Place Where You Live:

Shelburne Falls, Massachusetts

One of many visitors to our home

In-between places call to me, so it is no surprise that my address is a classic New England fiction. Shelburne Falls is a village marked off where two towns meet, but is not itself a legally incorporated entity. The two towns do not even properly join in the village, divided instead by the rocky bed of the Deerfield River as it rolls down to the falls that give the place its name. Even the bridges that stitch the two banks together draw visitors into the heart of its “in-betweenness,” emphasizing the constant flow at its center.

But my husband and I live in the hills above the village center, in yet another in-between place. Our house sits between ridges lined with towering trees, the bulk of earth both shelter and screen. Within our little valley, we look out across both wet and dry, a landscape of meadow, woods, and water that changes as the weather and our meandering brook decree.

Appropriately, perhaps, our house was unfinished when we purchased it, and it still remains somewhere between old and new. Our lives within it sometimes seem a little out of time as well; we often heat with wood, and use natural light as much as we can, but the Internet is always available, technology close at hand. And the overall feel of the place is somewhere between the wild and the tame, especially since many other creatures also love the places in between.

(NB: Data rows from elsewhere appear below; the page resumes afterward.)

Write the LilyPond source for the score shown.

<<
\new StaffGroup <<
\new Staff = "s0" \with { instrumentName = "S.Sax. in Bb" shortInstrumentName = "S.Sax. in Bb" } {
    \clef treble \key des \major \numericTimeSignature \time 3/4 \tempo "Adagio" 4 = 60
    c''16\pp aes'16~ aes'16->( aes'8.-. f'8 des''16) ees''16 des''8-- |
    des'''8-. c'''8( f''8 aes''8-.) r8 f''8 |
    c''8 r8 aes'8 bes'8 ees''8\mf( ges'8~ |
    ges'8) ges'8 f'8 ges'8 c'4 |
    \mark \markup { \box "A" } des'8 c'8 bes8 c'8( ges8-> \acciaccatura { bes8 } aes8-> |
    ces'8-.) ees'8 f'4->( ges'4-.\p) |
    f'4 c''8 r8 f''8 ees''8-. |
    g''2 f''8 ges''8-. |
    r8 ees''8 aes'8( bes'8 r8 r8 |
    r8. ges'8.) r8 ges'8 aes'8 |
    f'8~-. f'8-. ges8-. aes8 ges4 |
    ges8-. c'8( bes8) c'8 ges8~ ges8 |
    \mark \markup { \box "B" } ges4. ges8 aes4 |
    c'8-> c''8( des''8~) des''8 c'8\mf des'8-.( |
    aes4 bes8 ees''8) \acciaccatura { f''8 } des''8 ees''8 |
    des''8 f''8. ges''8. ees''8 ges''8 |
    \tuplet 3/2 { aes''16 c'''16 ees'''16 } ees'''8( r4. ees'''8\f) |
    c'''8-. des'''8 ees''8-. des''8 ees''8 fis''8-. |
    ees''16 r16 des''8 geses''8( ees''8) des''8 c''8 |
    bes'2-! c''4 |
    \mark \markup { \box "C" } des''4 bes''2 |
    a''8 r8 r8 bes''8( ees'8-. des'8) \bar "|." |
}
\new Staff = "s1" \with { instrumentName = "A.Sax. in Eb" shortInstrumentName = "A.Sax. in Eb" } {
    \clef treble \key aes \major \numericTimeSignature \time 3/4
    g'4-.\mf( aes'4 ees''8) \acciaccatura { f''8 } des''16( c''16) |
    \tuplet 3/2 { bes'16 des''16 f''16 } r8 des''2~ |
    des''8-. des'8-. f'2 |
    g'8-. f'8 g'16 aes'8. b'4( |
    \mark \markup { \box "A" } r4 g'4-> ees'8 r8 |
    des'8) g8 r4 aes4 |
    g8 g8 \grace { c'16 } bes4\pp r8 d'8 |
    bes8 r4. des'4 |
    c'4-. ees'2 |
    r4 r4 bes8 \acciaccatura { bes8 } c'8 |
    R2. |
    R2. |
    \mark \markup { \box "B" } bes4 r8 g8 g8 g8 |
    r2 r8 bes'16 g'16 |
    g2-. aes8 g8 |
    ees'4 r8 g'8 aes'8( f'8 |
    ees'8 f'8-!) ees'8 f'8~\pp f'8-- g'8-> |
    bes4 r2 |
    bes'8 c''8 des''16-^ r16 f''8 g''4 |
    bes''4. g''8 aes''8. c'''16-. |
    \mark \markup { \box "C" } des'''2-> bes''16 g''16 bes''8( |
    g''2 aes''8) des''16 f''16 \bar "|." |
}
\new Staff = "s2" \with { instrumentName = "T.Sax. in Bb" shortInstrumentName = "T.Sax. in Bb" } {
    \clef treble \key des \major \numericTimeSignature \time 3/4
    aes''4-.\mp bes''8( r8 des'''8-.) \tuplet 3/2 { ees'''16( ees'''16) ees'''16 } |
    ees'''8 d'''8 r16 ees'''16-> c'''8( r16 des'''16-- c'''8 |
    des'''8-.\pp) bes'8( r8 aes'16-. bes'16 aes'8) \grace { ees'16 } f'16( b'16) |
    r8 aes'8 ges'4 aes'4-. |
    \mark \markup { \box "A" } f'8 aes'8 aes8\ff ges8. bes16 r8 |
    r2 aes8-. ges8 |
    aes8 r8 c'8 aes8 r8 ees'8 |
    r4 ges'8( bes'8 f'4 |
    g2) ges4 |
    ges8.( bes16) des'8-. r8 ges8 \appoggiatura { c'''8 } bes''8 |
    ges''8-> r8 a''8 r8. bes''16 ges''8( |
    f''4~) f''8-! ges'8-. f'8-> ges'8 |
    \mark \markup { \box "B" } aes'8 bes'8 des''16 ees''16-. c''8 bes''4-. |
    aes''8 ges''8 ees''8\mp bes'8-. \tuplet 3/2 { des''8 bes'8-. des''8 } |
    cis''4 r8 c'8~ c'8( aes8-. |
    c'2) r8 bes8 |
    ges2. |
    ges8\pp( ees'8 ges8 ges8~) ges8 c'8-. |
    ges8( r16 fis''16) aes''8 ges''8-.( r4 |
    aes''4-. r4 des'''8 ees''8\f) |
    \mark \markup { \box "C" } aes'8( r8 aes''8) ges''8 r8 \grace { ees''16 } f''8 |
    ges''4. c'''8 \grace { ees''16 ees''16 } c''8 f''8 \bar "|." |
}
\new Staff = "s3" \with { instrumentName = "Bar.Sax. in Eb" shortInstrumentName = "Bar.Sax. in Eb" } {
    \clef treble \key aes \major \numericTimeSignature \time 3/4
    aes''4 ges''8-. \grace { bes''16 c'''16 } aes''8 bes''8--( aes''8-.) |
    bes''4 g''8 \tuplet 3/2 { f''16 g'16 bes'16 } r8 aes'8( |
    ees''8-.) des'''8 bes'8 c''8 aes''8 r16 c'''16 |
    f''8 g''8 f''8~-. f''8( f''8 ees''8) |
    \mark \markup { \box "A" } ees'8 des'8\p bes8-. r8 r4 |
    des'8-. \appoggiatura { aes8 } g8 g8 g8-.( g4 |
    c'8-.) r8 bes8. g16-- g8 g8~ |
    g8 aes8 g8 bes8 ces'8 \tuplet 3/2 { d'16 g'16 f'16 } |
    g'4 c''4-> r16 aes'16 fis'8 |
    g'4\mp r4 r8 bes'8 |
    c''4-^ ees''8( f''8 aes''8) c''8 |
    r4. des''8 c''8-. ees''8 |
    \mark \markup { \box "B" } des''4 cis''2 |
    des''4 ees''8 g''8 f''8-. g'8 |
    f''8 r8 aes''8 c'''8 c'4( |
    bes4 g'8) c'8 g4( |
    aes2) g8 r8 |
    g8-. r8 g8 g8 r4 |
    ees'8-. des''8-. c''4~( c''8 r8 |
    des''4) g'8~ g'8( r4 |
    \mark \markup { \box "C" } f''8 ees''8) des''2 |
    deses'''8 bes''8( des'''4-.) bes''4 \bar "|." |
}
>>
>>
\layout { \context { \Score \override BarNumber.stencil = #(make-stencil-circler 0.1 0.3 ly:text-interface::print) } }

Since we have lived here, this land has been home or hunting ground to bear and deer, fisher and mink, beaver and porcupine, coyote and otter, fox and bobcat, hawk and owl and heron and countless other birds. Wood ducks nested near our pond last year, and wild turkeys routinely echo in the woods. Frogs and insects bring spring and summer nights alive with their rhythmic calls. Like life in any community, sharing a home with these non-human neighbors has brought its own mix of conflict and joy, but we are ultimately grateful for the chance to share their love of in-between places.